In this exercise you will implement the value iteration algorithm for Markov Decision Processes.
The value iteration algorithm is applied to a 2D grid decision process, where different locations on a can contain different rewards. The purpose is to compute the value of each location, and the
corresponding policy.
1. To prepare for the exercise, make sure you have consulted the lecture slides
and MyCourses material related to Markov Processes, The Bellman Equation, and
Value Iteration.
2. Copy `template-valueiteration.py` to `valueiteration.py`
3. Read and understand all code
- mdp.py :: This file defines an abstract class providing a general interface
for Markov Decision Processes. No need to edit.

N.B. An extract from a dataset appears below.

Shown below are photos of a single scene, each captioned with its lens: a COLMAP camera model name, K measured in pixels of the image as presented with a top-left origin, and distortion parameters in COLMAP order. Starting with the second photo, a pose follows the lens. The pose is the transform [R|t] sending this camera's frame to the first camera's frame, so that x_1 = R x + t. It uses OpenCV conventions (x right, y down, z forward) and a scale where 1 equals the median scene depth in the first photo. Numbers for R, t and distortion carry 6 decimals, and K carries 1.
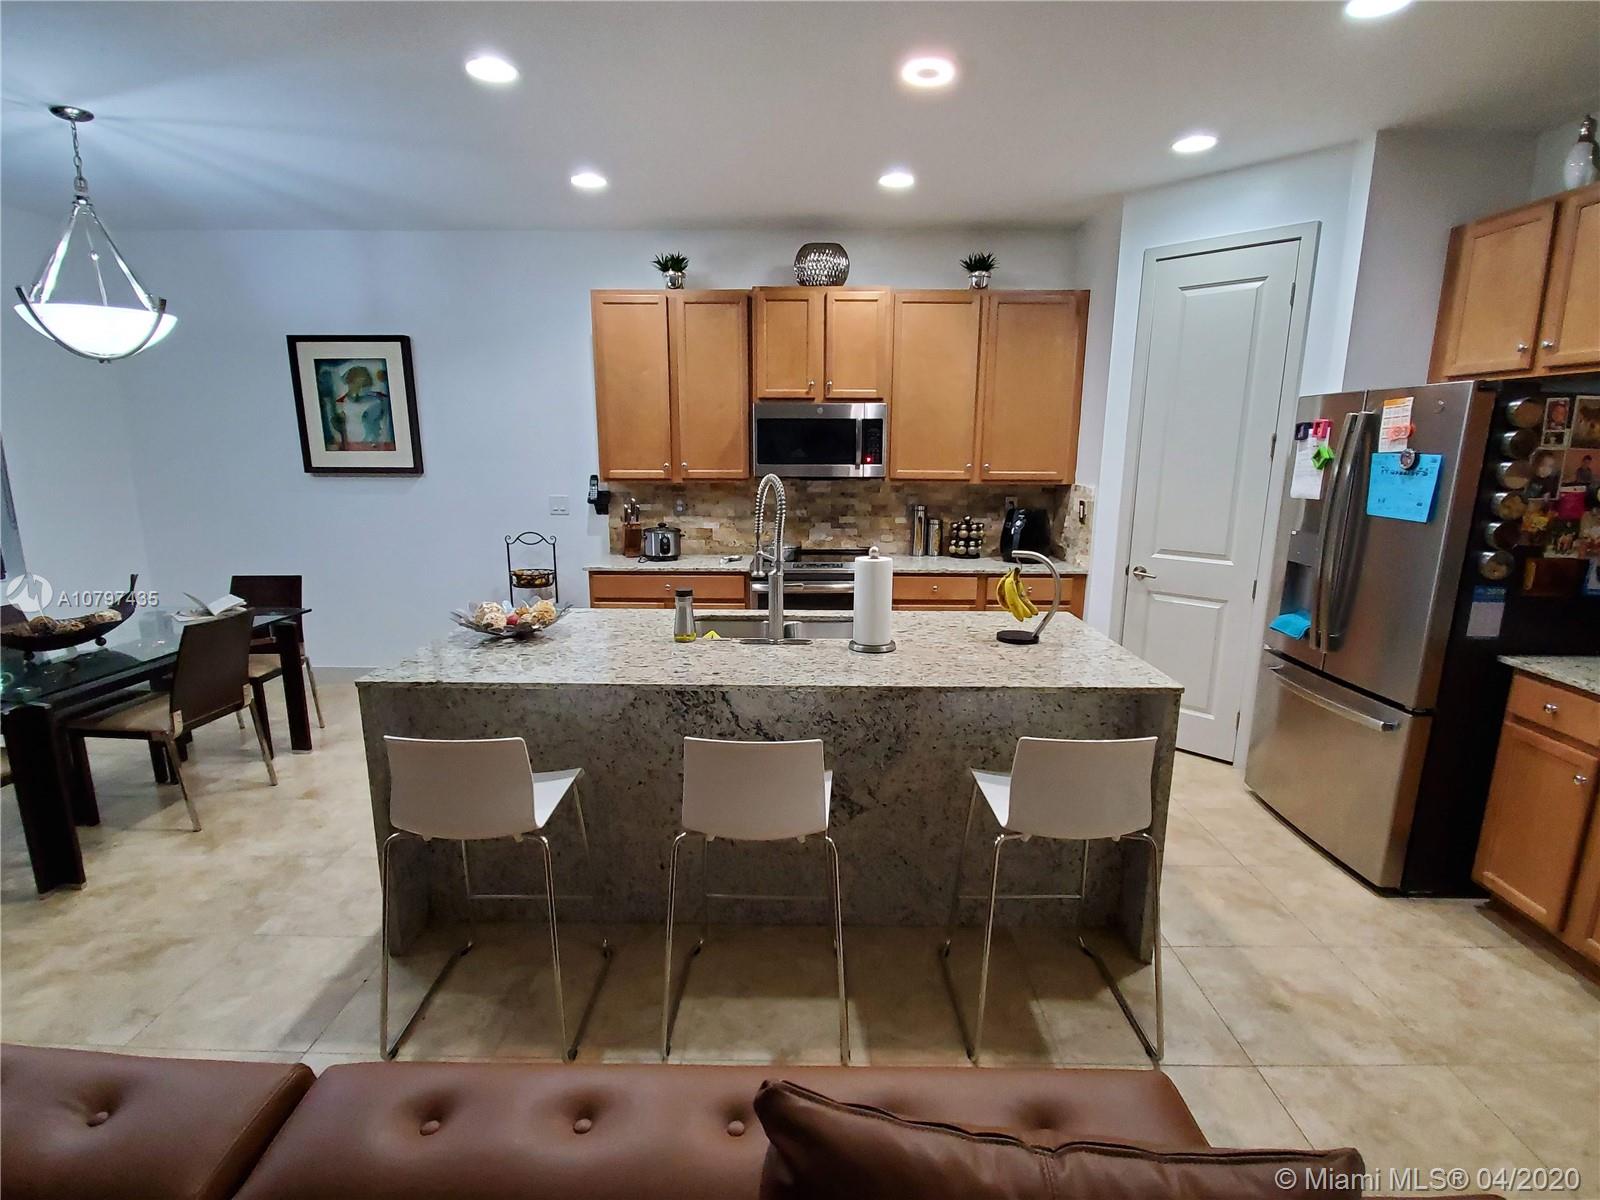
lens RADIAL K [[789.4, 0, 802.7], [0, 789.4, 610.9], [0, 0, 1]] dist [-0.008288, -0.000033]
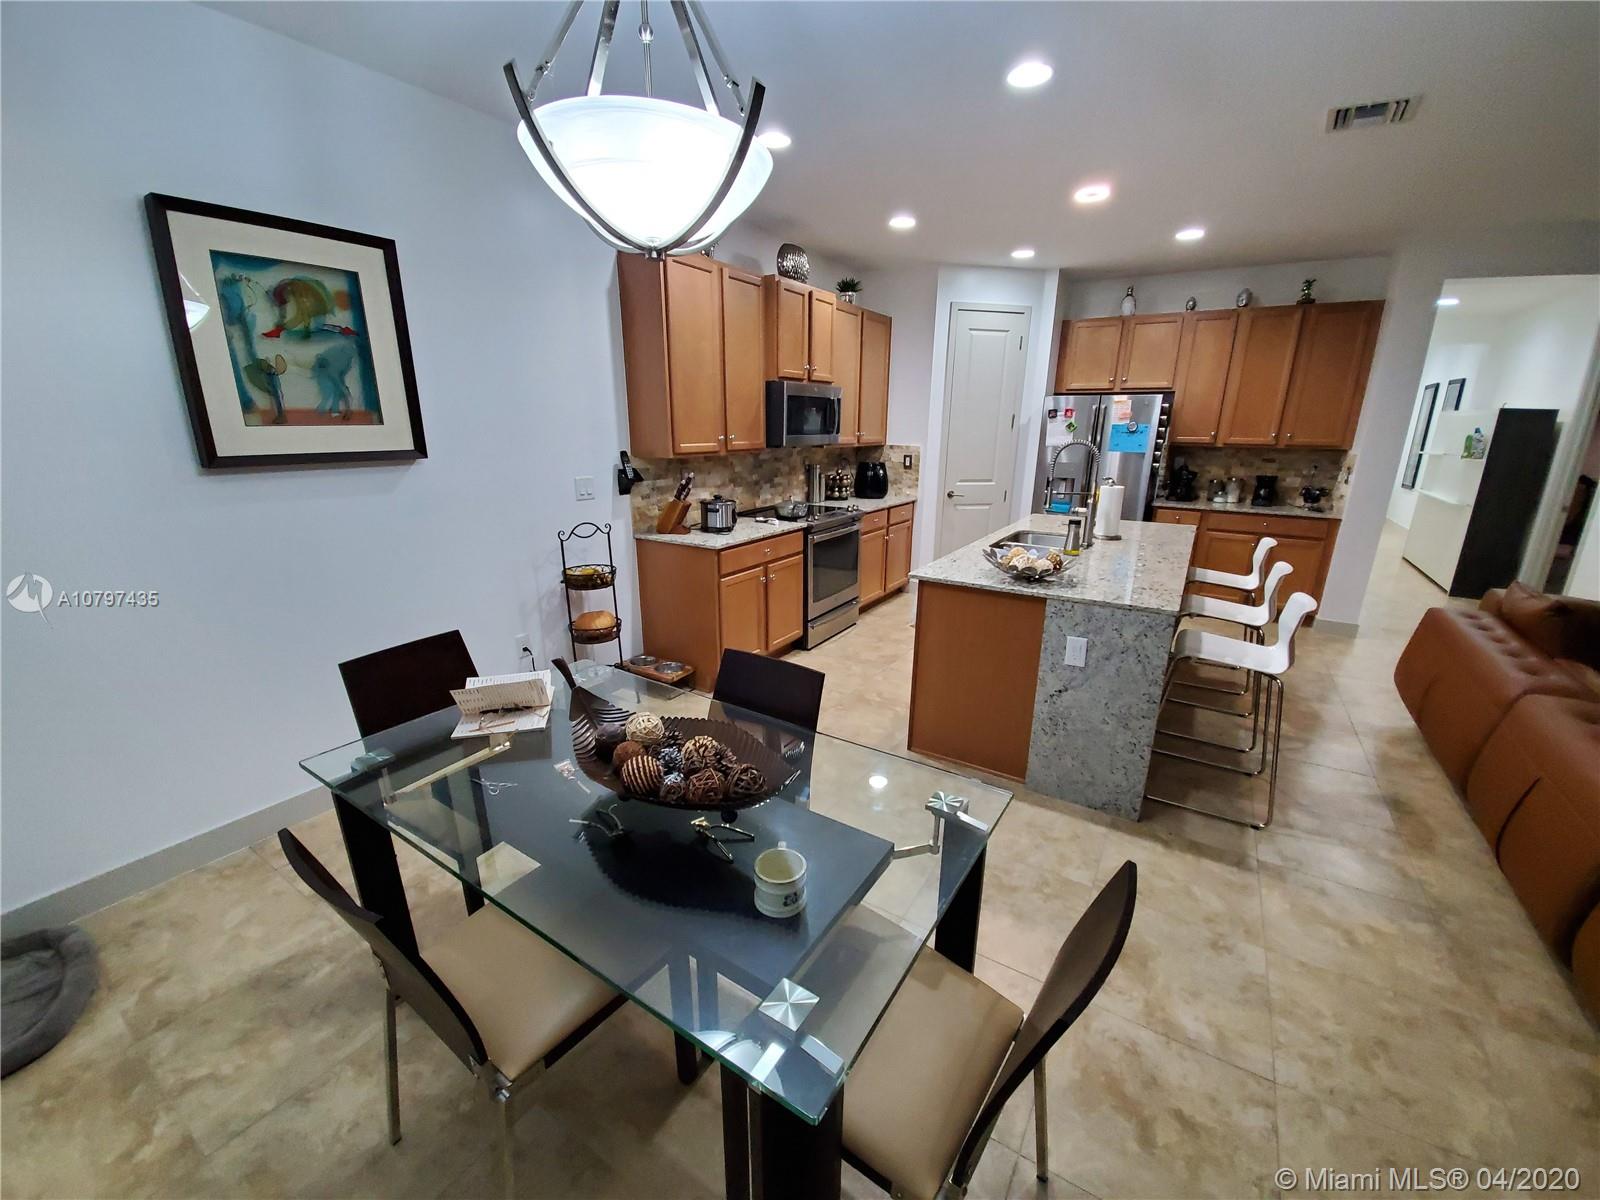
lens RADIAL K [[629.4, 0, 806.9], [0, 629.4, 609.3], [0, 0, 1]] dist [-0.003337, -0.007396]
pose [[0.524181, -0.243118, 0.816167, -0.858231], [0.169686, 0.968984, 0.179658, -0.098146], [-0.834530, 0.044318, 0.549177, 0.475260]]
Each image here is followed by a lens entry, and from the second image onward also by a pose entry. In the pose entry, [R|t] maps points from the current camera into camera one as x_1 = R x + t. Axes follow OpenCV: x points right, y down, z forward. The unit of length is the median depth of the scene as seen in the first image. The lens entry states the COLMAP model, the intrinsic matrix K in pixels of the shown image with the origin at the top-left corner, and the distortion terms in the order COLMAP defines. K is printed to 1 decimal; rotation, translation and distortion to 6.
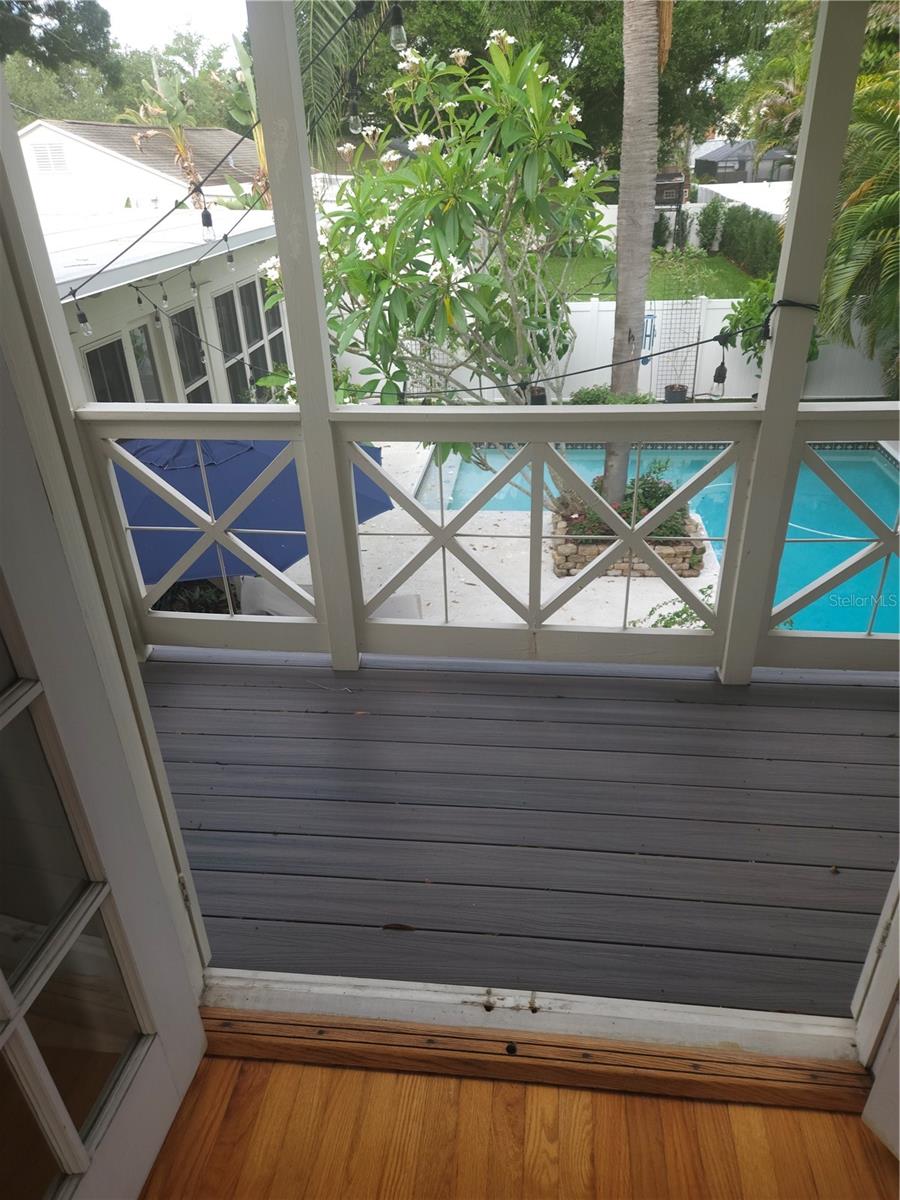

- valueiteration.py :: Declares function related to value iteration
TASKs 2.x are found here.
- gridmdp.py :: This file defines a grid Markov Decision Process by
inheriting from mdp.py. No need to edit.
- gridactions.py :: Defines actions used by gridmdp.py. No need to edit.
- utils.py :: Defines some utility function, notably `argmax` which may come in handy.
4. Implement TASK 2.1, and 2.2
- TASK 2.1 :: Implement the `value_of` function.
- TASK 2.2 :: Implement the `value_iteration` function (using `value_of`)
- `python valueiteration.py` :: Will execute a few basic examples on grids.
- `python test_valueiteration.py` :: Will execute a few unit tests.
Good luck!